The records below must be transcribed exactly, with each picture left out.

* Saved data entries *
####################

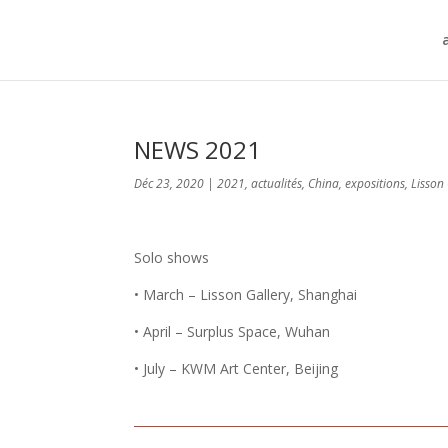
NEWS 2021
Déc 23, 2020
|
2021
,
actualités
,
China
,
expositions
,
Lisson
Solo shows
• March – Lisson Gallery, Shanghai
• April – Surplus Space, Wuhan
• July – KWM Art Center, Beijing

####################

* Reply *
NEWS 2021
Déc 23, 2020
|
2021
,
actualités
,
China
,
expositions
,
Lisson
Solo shows
• March – Lisson Gallery, Shanghai
• April – Surplus Space, Wuhan
• July – KWM Art Center, Beijing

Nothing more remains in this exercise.